Kobalos is a small but complex malware that affects Linux-based supercomputers, but can also migrate to other operating systems
Researchers of ESET, a company specializing in cybersecurity known around the world, have recently discovered Kobalos, a malware that infects i supercomputer and in particular i cluster of high-performance computers known by the acronym of HPC. The company worked together with the cybersecurity team of the CERN and other organizations working within the landscape of prevention from attacks on scientific research networks. Among the victims, in fact, there seems to be an important Asian Internet Service Provider (ISP), a vendor dedicated to the security of North American endpoints and an unspecified number of private servers.

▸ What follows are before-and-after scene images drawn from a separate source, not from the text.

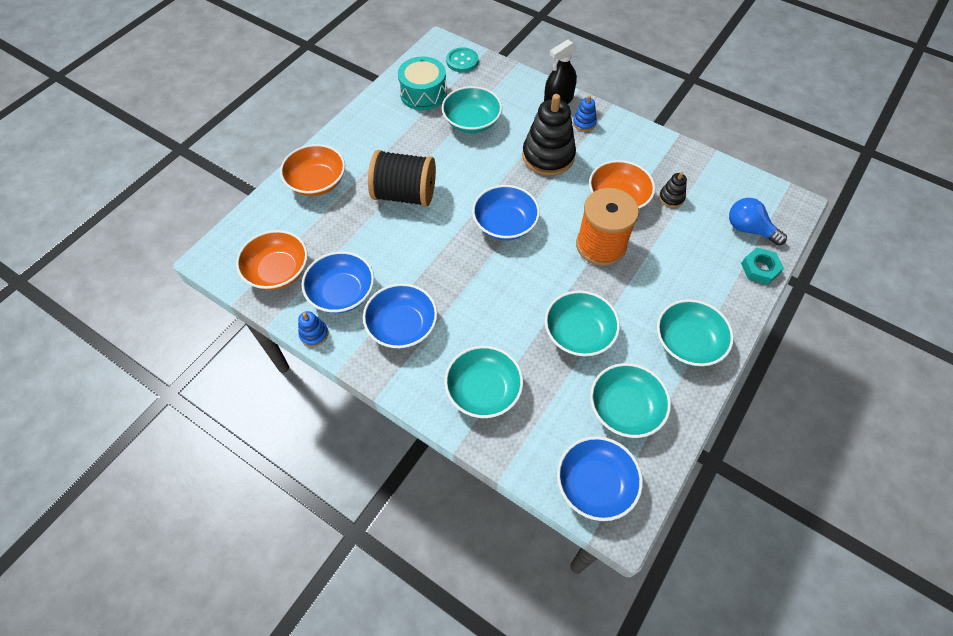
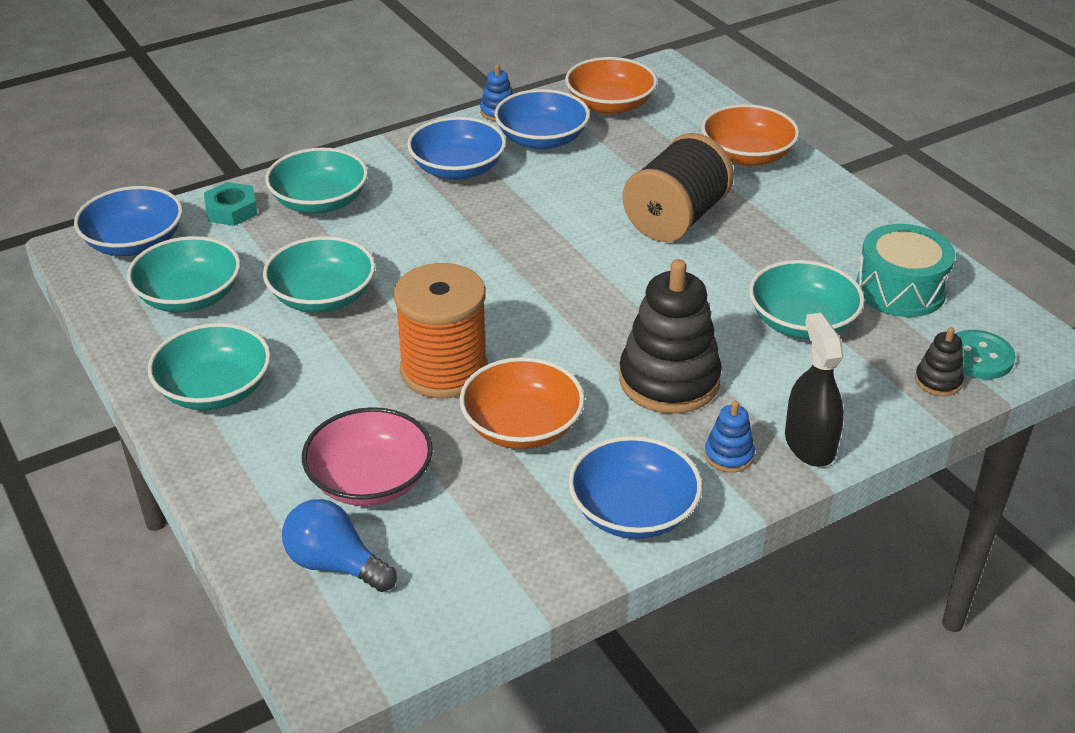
camera: 115 degrees right, 20 degrees down
blue bowl [472,185,540,240] -> blue bowl moved to [568,436,702,539]
black stacking toy [659,172,687,208] -> black stacking toy moved to [915,327,964,396]
blue light bulb [729,198,787,246] -> blue light bulb turned 120 degrees counterclockwise [282,499,397,592]
turquoise nut [741,247,784,285] -> turquoise nut moved to [204,182,258,226]
none -> pink bowl [302,407,433,506]

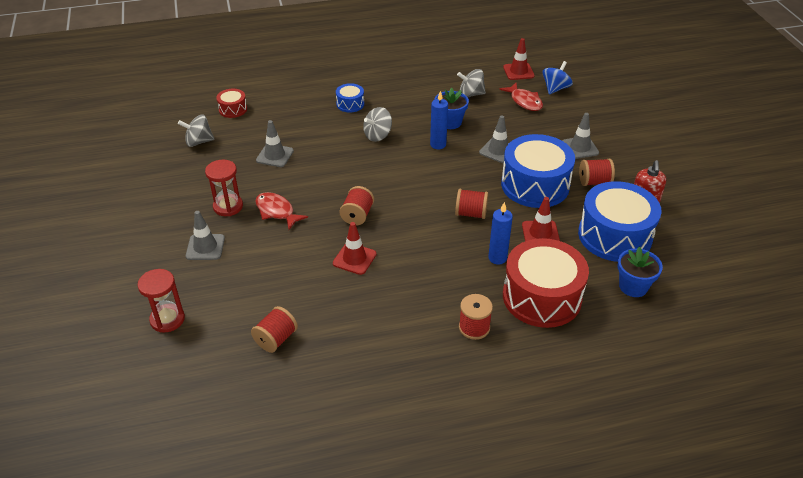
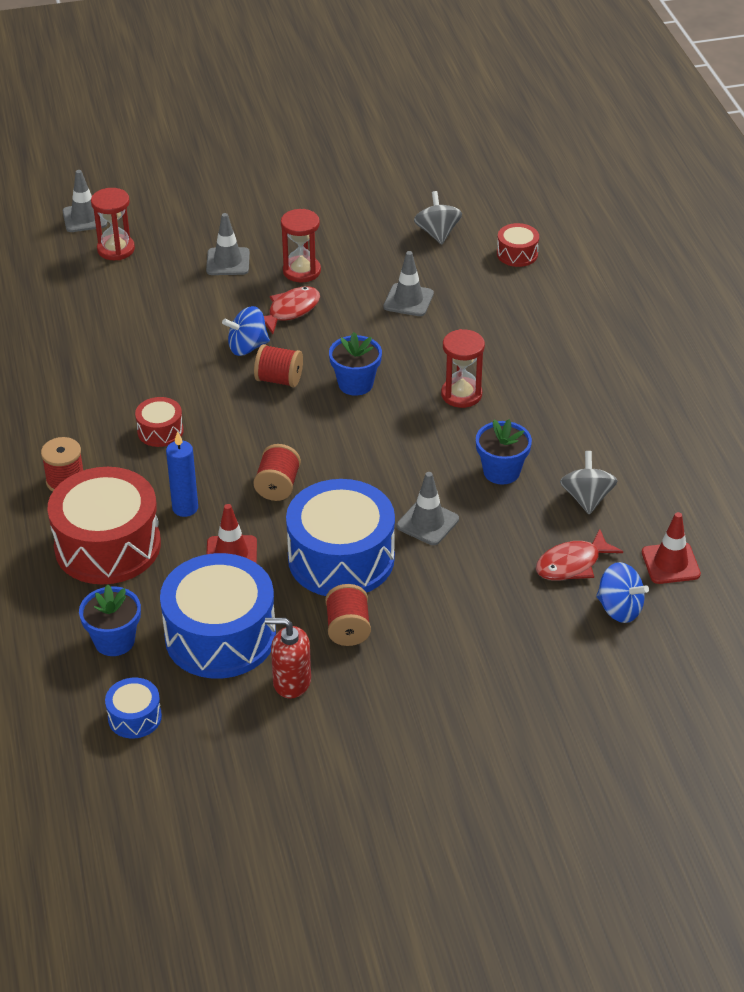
camera: 90 degrees right, 0 degrees up
red spool [251,306,298,353] -> none
red traffic cone [333,222,377,275] -> none
blue drum [336,83,364,112] -> blue drum moved to [105,678,162,739]
grey spinning top [363,107,392,142] -> red hourglass [441,329,485,408]
blue candle [430,91,448,149] -> none
grey traffic cone [562,113,599,159] -> grey traffic cone moved to [63,170,107,232]
none -> red drum [135,397,183,447]
none -> blue spinning top [222,306,270,356]
none -> blue flower pot [329,332,382,396]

It is a small but complex piece of malware that can transfer itself via several operating systems including Linux, BSD, Solaris and certainly also AIX e Windows. The researchers decoded it with no small difficulty and Marc-Etienne Léveillé, a researcher who participated in the survey, explained:
“We called this malware Kobalos because of the tiny size of the code and its insidiousness; in Greek mythology, a Kobalos is a mischievous little creature. It must be said that such a level of sophistication is very rarely seen in Linux malware. Basically, Kobalos allows remote access to the file system, and gives the ability to generate terminal sessions and connect via proxy to other servers infected with this malware. “
Kobalos: a new threat for Linux and beyond
This, in a nutshell, means that any server that is compromised by Kobalos can be turned into a server Command&Control (C&C) by the hackers who infected him and all this through a single system command. Since the IP addresses and ports of the C&C server have fixed encodings in the executables, operators can generate more and more examples of Kobalos by exploiting the potential of the new C&C server that hosts it. Furthermore, most systems compromised by this malware have the client disabled for the SecureShell (SSH) and therefore can no longer secure system credentials.
Léveillé then concluded his analysis as follows:
“Anyone who uses an SSH server on an infected computer will have their credentials stolen. These can be used later by the attackers to install Kobalos on the server just hacked ”.
A tip to limit the functionality of the malware
One way to mitigate the functionality of the malware is configuration two-factor authentication for connecting to SSH servers because the use of stolen credentials seems to be one of the main methods of propagation of Kobalos.